Le Maroc a été le premier pays arabe à mettre en place des programmes de réduction des risques pour les consommateurs de drogues injectables, notamment des programmes de traitement de substitution à la méthadone et des programmes aiguilles et seringues. L'expérience a montré que ces programmes sont essentiels à la prévention de la propagation du VIH parmi les populations les plus exposées.

M. Sidibé a cité dans ses remarques un nouveau système d'assistance médicale pour les populations à faible revenu du pays, baptisé RAMED (Régime d’assistance médicale des économiquement démunis). Dans le cadre du RAMED, 8,5 millions de Marocains vivant sous le seuil de pauvreté, soit un peu moins de 30 % de la population, vont bénéficier de la gratuité partielle ou totale des frais de traitement dans les hôpitaux publics. 

« Le RAMED représente une réforme importante pour la justice sociale et la redistribution des opportunités », a indiqué M. Sidibé. « Fournir une protection sociale aux populations vulnérables est une stratégie fondamentale dans la riposte au VIH », a-t-il ajouté.

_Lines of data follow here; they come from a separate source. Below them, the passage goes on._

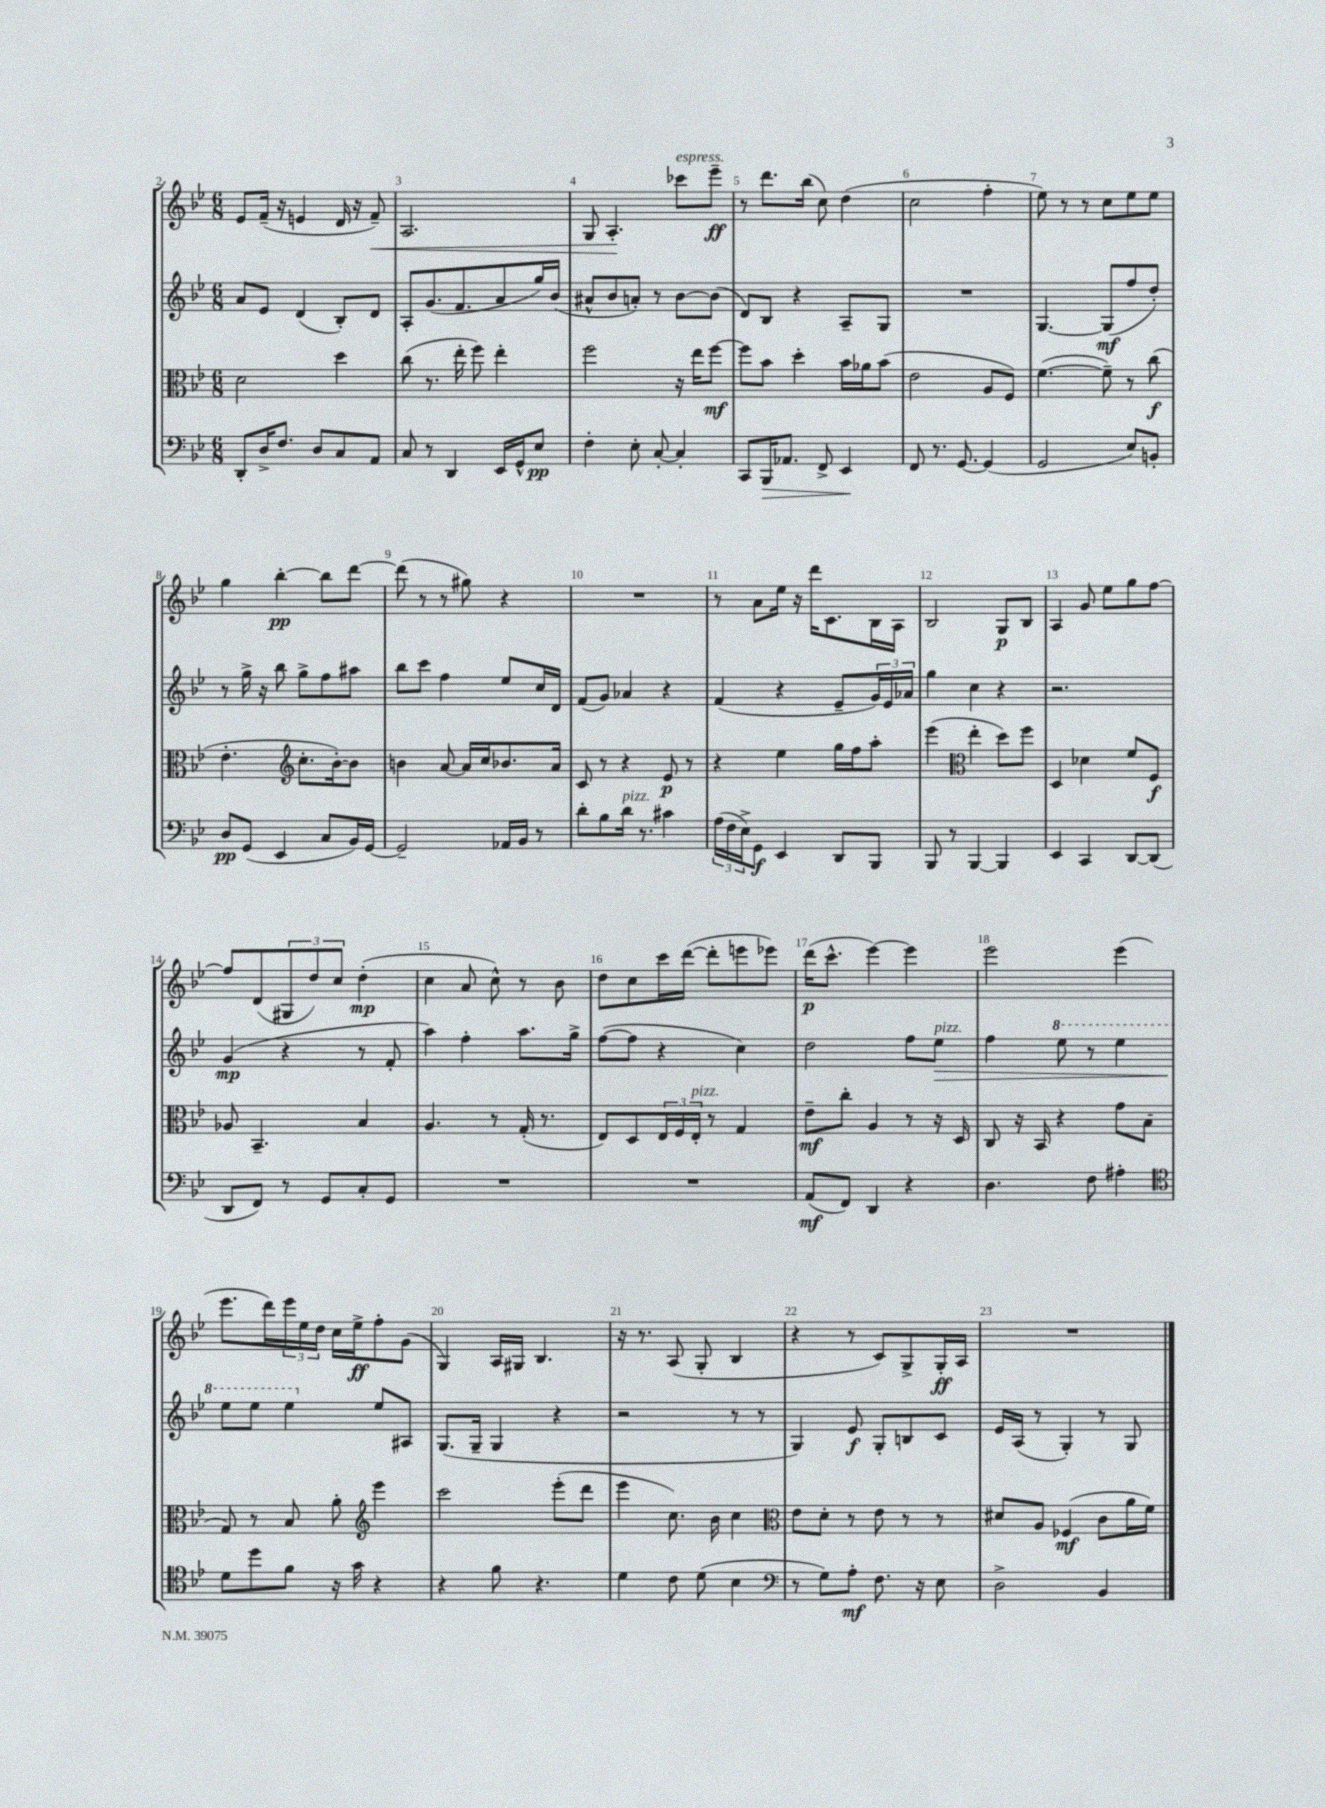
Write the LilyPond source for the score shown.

<<
\new StaffGroup <<
\new Staff = "s0" {
    \clef treble \key bes \major \numericTimeSignature \time 6/8
    ees'8 f'16--( r16 e'4 d'16 r16 f'8--\<) |
    a2. |
    g8 a4.-.\! ces'''8^\markup { \italic "espress." } ees'''8--\ff |
    r8 d'''8. bes''16( c''8) d''4( |
    c''2 f''4-. |
    ees''8) r8 r8 c''8 ees''8 ees''8 |
    g''4 bes''4~-.\pp bes''8 d'''8~ |
    d'''8( r8 r8 gis''8) r4 |
    R2. |
    r8 a'8 ees''16 r16 d'''16 c'8. bes16 a16 |
    bes2 g8\p bes8 |
    a4 g'8 ees''8 g''8 f''8~ |
    f''8 d'8( \tuplet 3/2 { gis8 d''8) c''8 } d''4-.\mp( |
    c''4 a'8 c''8-^) r8 bes'8 |
    d''8 c''8 c'''16 d'''16~( d'''8-. e'''8 ees'''8) |
    d'''16\p( c'''8.-^ ees'''4~) ees'''4 |
    ees'''2 ees'''4( |
    ees'''8. d'''16) \tuplet 3/2 { ees'''16 ees''16 d''16 } c''16 ees''16->\ff f''8-. g'8( |
    g4) a16 gis16 bes4. |
    r16 r8. a8( g8-. bes4 |
    r4 r8 c'8) g8-> g16-.\ff a16 |
    R2. \bar "|." |
}
\new Staff = "s1" {
    \clef treble \key bes \major \numericTimeSignature \time 6/8
    a'8 ees'8 d'4( bes8-.) d'8 |
    a8-. g'8.( f'8. a'8 g''16) bes'16( |
    ais'8-^ bes'8 a'8-.) r8 bes'8~ bes'8( |
    d'8) bes8 r4 a8-- g8 |
    R2. |
    g4.~ g8\mf( f''8 d''8-.) |
    r8 g''16-> r16 bes''8 g''8-> f''8 ais''8 |
    bes''8 c'''8 f''4 ees''8 c''16 d'16 |
    f'8( g'8) aes'4 r4 |
    f'4( r4 ees'8-- \tuplet 3/2 { g'16) ees'16 aes'16 } |
    g''4 c''4 r4 |
    r2. |
    g'4\mp( r4 r8 f'8-. |
    a''4) f''4-. a''8. g''16-> |
    f''8~( f''8 r4 c''4) |
    d''2 f''8 ees''8\>^\markup { \italic "pizz." } |
    f''4 \ottava #1 ees'''8 r8 ees'''4 |
    ees'''8\! ees'''8 ees'''4 \ottava #0 ees''8 ais8 |
    g8.( g16-- g4 r4 |
    r2 r8 r8 |
    g4) ees'8\f g8-. b8 c'8 |
    ees'16 a16( r8 g4-.) r8 g8 \bar "|." |
}
\new Staff = "s2" {
    \clef alto \key bes \major \numericTimeSignature \time 6/8
    d'2 d''4 |
    c''8( r8. ees''16-. f''8) ees''4-. |
    f''2 r16 ees''16 f''8~\mf |
    f''8 bes'8 d''4-. bes'16 aes'16 bes'8( |
    ees'2 a8 f8) |
    f'4.~( f'8--) r8 c''8\f( |
    ees'4.-. \clef treble c''8.-. bes'16~-.) bes'8 |
    b'4 a'8~ a'16 c''16 bes'8. a'16 |
    c'8 r8 r4 ees'8\p r8 |
    r4 ees''4 g''16 f''16 a''8-. |
    ees'''4( \clef alto ees''4-. d''8) f''8 |
    d4 des'4 f'8 f8\f |
    aes8 bes,4.-- bes4 |
    a4. r8 g16-.( r8. |
    ees8) d8 \tuplet 3/2 { ees16 f16 ees16-.^\markup { \italic "pizz." } } r8 g4 |
    ees'8--\mf c''8-. a4 r8 r16 d16 |
    c8 r16 bes,16 r4 g'8 bes8( |
    g8) r8 bes8 a'8-. \clef treble ees'''4 |
    c'''2 ees'''8-.( d'''8 |
    ees'''4 c''8.) bes'16 c''4 |
    \clef alto ees'8 d'8-. r8 ees'8 r8 r8 |
    dis'8 a8 fes4\mf( c'8 a'16 f'16) \bar "|." |
}
\new Staff = "s3" {
    \clef bass \key bes \major \numericTimeSignature \time 6/8
    d,8-. d16-> f8. d8 c8 a,8 |
    c8 r8 d,4 ees,16 g,16-^ ees8\pp |
    f4-. ees8-. c8~-. c4-. |
    c,8 bes,,16\> aes,8. f,8-> ees,4\! |
    f,8 r8. g,8.~ g,4( |
    g,2 ees8) b,8-. |
    d8\pp g,8( ees,4 c8 bes,16) g,16~ |
    g,2-- aes,16 bes,16 r8 |
    d'8-. bes8 d'16^\markup { \italic "pizz." } r8. cis'4 |
    \tuplet 3/2 { a16( f16 ees16->) } g,8\f ees,4 d,8 bes,,8 |
    bes,,8 r8 bes,,4~ bes,,4 |
    ees,4 c,4 d,8~ d,8( |
    d,8 f,8) r8 g,8 c8-. g,8 |
    R2. |
    R2. |
    a,8\mf( f,8) d,4 r4 |
    d4. f8 ais4-. |
    \clef tenor d'8 d''8 f'8 r16 g'16 r4 |
    r4 f'8 r4. |
    d'4 c'8 d'8( bes4 |
    \clef bass r8 g8) a8-.\mf f8. r16 ees8 |
    d2-> bes,4 \bar "|." |
}
>>
>>
\layout { \context { \Score currentBarNumber = #2 \override BarNumber.break-visibility = ##(#f #t #t) barNumberVisibility = #all-bar-numbers-visible } }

Reconnaissance de la contribution de la Princesse Lalla Salma 

Plus tôt dans la journée, M. Sidibé avait rencontré la Princesse Lalla Salma du Maroc, épouse du Roi
Mohammed VI et Présidente de l'Association Lalla Salma de Lutte contre le Cancer, un organisme national à but non lucratif. Il a remercié la Princesse pour sa participation à la Réunion de haut niveau de l'Assemblée générale des Nations Unies sur le sida l'an dernier, ainsi que pour son action et son soutien permanents en faveur des programmes visant à améliorer la santé des femmes et des enfants. Ces dernières années, la Princesse a joué un rôle majeur dans la promotion de l'importance des services intégrés pour la santé reproductive et le cancer du col de l'utérus.

Un appel à la baisse de la dépendance envers l'aide extérieure pour la lutte contre le VIH

Dans le cadre d'une réunion parallèle avec le Ministre marocain de la Santé, M. Sidibé a remercié ce dernier pour ses efforts en faveur de la défense de l'Initiative arabe de lutte contre le sida lors d'une récente conférence organisée en Jordanie. Cette nouvelle initiative devrait intensifier les efforts au niveau national et régional pour l'accomplissement des objectifs de la Déclaration politique de 2011 sur le sida.

Faisant remarquer que le Maroc s'appuie sur l'aide extérieure pour financer 50 % de sa riposte nationale au sida, M. Sidibé a invité les dirigeants du pays à assumer une plus grande part des investissements dans la lutte contre le VIH. « Le Maroc, tout comme l'ensemble du continent africain, a besoin d'un nouveau modèle de financement qui soit conçu et détenu par les pays africains », a-t-il déclaré.

Tout en insistant sur le fait que la grande majorité des médicaments contre le VIH prescrits en Afrique sont importés, M. Sidibé a plaidé pour une production locale de médicaments antirétroviraux. Il a évoqué la nécessité de mettre en place une agence de réglementation africaine unique pour les médicaments, afin d'assurer une mise en circulation plus rapide de médicaments de qualité garantie sur tout le continent.